このクラブ活動中はスマホの電源を切り、完全に読書に集中しなければいけないという決まりがあります。

「ゆっくり読書することに、なんの意味があるの?」と思うかもしれませんが、【スロー・リーディング・クラブ】の活動は科学的にも効果が実証されています。

ゆっくりと読書をすることで、【快感】【共感力】【集中力】【ストレス低減】という効果が得られるようです。

これは何も読書だけではありません。

あなたは普段から【無駄な時間をなくそう】と常にテキパキ動いていませんか?

この【無駄な時間をなくそう】と考えて行動することこそが、反対に生産性を下げる要因になっているのです。

生産性を上げて、人生を有意義にするためにも、意識的にゆっくりと活動する時間を作ることは大事です。
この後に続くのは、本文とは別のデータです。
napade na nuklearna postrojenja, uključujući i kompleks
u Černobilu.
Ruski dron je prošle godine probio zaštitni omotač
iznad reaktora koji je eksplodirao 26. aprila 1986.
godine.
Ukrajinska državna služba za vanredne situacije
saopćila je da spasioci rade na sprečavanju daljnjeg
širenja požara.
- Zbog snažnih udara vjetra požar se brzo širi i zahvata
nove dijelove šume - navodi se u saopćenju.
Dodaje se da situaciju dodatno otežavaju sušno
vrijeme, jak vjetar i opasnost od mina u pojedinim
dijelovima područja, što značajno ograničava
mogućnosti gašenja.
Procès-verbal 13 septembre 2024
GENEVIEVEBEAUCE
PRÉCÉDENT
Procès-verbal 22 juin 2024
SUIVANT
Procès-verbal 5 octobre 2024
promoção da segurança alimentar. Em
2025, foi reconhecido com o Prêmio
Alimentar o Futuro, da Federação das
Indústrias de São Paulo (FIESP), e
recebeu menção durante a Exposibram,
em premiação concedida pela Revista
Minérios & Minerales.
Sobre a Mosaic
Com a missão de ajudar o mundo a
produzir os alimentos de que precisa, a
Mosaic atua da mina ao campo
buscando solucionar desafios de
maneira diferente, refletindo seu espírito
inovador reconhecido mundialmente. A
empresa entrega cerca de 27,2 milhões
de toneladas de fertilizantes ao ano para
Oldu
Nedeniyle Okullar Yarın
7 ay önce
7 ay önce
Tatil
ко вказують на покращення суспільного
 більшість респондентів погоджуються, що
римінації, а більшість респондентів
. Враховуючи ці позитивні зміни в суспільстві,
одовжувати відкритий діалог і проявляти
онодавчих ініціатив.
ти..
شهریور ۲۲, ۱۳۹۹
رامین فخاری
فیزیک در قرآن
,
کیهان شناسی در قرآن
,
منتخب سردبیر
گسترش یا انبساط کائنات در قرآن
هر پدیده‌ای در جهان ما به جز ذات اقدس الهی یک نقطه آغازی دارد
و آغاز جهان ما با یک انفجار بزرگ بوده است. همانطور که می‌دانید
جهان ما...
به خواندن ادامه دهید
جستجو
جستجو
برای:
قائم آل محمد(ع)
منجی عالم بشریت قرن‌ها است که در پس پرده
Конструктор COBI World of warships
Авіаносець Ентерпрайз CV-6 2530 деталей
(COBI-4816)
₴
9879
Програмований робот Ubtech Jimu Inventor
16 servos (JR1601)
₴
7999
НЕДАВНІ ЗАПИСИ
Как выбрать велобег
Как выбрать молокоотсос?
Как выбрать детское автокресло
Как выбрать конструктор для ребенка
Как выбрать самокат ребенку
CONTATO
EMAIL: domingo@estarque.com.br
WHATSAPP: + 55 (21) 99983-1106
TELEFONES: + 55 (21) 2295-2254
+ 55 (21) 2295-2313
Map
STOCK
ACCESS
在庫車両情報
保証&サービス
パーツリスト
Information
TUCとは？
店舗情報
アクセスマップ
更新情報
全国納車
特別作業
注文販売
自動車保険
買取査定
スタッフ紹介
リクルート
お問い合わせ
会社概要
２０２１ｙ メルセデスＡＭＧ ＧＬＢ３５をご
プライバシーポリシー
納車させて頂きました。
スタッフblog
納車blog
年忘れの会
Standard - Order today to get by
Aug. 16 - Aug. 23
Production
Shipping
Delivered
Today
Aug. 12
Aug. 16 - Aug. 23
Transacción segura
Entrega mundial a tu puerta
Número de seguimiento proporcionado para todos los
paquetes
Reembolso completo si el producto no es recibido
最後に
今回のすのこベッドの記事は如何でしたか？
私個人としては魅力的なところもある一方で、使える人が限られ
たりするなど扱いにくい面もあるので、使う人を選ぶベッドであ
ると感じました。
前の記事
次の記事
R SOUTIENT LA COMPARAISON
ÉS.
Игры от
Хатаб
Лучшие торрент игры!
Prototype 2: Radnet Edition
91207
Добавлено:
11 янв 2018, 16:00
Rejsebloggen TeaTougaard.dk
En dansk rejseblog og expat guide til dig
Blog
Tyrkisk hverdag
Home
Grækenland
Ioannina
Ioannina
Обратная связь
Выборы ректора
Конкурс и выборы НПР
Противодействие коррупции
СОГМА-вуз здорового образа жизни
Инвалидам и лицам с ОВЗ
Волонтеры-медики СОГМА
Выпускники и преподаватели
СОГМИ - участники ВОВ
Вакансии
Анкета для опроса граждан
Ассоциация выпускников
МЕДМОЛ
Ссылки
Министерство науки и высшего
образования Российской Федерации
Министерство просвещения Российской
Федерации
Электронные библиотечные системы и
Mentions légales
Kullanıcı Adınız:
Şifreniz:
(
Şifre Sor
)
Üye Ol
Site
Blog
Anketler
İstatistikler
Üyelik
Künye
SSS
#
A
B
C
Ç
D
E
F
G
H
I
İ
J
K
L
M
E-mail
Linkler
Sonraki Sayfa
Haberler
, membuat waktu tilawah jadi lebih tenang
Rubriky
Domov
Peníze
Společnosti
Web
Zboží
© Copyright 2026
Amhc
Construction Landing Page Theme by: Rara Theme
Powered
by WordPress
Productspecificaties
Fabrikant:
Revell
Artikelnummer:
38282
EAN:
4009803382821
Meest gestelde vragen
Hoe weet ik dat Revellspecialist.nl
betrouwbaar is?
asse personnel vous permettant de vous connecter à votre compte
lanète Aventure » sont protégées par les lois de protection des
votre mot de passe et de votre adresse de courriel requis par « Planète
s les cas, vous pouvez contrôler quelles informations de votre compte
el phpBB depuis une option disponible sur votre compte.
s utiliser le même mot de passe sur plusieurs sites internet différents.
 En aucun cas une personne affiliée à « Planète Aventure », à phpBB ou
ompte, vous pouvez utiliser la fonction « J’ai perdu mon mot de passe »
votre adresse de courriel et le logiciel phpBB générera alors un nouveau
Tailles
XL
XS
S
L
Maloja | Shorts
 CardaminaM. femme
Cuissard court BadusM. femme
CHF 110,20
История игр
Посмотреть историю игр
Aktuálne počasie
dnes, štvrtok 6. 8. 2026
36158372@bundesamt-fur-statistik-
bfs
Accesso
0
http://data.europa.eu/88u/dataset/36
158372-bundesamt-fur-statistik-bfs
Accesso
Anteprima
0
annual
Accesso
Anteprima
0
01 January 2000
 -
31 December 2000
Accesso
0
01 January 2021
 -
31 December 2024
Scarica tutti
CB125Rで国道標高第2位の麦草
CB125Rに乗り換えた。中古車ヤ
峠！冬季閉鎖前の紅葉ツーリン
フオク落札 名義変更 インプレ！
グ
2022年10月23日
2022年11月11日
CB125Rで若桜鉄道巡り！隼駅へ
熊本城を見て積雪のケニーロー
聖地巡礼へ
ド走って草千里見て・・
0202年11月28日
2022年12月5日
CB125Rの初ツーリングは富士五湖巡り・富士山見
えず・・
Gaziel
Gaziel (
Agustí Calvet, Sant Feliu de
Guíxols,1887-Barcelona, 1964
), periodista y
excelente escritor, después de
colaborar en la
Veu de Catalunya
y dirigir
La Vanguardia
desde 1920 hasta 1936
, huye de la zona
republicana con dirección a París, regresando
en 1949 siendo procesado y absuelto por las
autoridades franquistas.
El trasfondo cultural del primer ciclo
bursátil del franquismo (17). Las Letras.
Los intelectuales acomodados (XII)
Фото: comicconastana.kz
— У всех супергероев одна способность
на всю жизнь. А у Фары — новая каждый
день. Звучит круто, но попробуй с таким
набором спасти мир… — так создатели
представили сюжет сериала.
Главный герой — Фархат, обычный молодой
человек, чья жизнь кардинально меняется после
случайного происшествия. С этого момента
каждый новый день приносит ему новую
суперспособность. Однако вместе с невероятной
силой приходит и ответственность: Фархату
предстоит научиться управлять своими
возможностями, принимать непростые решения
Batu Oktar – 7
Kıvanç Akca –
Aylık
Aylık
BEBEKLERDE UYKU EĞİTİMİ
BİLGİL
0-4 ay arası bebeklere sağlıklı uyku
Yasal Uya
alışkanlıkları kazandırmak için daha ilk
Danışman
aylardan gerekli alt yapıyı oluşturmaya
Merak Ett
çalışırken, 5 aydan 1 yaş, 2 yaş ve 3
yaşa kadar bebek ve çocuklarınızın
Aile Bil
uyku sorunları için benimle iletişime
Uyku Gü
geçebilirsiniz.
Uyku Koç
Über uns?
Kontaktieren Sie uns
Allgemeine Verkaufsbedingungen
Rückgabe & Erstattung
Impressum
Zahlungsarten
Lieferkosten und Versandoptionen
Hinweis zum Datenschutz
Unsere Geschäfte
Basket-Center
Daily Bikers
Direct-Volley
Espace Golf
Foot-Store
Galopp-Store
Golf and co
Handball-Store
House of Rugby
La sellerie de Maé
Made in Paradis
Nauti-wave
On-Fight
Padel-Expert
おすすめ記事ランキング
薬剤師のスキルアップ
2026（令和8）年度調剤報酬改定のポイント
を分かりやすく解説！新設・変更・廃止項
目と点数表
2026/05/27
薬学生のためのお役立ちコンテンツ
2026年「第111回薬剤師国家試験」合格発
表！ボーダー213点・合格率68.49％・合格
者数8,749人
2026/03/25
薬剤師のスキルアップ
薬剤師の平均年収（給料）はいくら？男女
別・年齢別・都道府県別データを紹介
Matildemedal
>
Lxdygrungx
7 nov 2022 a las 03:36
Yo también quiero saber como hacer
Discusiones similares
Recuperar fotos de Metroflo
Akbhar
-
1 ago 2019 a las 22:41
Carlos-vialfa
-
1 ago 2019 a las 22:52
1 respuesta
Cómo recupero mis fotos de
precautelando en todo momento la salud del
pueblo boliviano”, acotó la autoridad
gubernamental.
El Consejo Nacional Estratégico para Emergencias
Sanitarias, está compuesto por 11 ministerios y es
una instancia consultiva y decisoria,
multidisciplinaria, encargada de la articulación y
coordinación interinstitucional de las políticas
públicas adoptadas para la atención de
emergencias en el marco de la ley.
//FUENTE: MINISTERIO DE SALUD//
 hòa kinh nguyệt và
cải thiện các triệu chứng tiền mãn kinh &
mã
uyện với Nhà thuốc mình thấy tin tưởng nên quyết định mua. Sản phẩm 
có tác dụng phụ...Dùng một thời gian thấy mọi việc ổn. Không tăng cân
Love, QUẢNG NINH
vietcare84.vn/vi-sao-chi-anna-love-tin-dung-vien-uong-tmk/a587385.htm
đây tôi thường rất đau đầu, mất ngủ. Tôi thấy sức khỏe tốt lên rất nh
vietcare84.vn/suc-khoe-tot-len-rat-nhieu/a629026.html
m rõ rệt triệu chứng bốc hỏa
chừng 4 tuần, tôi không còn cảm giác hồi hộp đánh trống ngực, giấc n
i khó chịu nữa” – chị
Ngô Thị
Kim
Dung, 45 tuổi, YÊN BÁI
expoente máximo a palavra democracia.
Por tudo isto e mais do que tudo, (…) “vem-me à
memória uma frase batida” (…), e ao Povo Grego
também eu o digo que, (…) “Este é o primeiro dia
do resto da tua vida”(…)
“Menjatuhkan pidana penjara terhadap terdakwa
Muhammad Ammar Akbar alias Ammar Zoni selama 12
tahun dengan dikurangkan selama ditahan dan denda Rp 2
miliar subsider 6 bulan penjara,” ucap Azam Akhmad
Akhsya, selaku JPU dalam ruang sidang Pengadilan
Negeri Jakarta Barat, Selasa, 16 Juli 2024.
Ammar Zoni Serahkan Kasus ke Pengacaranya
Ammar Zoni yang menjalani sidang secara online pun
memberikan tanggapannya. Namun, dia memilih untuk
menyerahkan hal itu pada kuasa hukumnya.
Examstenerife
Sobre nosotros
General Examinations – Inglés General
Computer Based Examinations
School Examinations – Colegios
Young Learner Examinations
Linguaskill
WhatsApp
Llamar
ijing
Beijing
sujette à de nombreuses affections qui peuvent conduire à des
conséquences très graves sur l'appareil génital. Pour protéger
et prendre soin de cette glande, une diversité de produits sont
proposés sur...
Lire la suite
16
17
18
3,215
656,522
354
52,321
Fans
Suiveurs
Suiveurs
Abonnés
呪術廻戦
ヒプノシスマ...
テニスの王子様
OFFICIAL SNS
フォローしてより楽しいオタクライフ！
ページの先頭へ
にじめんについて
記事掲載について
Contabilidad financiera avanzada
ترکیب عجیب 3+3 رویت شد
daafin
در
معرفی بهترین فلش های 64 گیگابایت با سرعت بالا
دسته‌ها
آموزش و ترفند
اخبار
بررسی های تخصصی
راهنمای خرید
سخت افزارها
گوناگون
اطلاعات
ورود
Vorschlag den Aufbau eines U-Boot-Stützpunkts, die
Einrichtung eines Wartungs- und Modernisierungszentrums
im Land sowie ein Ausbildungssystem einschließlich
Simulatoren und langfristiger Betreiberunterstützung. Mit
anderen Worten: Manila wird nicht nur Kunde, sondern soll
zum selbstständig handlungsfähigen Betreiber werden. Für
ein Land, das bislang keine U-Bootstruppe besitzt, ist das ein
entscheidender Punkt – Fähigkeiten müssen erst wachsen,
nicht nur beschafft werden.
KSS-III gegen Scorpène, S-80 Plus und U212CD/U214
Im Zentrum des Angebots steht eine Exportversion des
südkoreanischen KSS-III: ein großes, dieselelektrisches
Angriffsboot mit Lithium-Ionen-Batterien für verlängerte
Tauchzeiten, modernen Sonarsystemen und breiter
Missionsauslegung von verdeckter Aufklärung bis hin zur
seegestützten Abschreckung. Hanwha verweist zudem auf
もし心当たりがあるのであれば、1日30分だけ時間をとって読書してみてはいかがでしょうか。
もちろんスマホとPCの電源は切ってくださいね。

まとめ

マルチタスクは誰でもしていることだと思います。
がんばっていたことが実は逆効果だったなんて衝撃的なことでした。

でもマルチタスクをやめてしまえば、多くのことを良くできることがわかったのは収穫でした。
それに本書で提案されている方法はどれも【環境を変える】ものなので、自分の意思力は関係ないこともよかったです。

自分を変えるのは大変ですけど、環境を変えるのは簡単です。
少しずぼく自身の環境を変えて、人生を有意義なものにしたいと感じました。

今回のブログで紹介した内容は一部のものです。
気になる方は手にとって見てください。もっといい情報が見つかるかもしれません。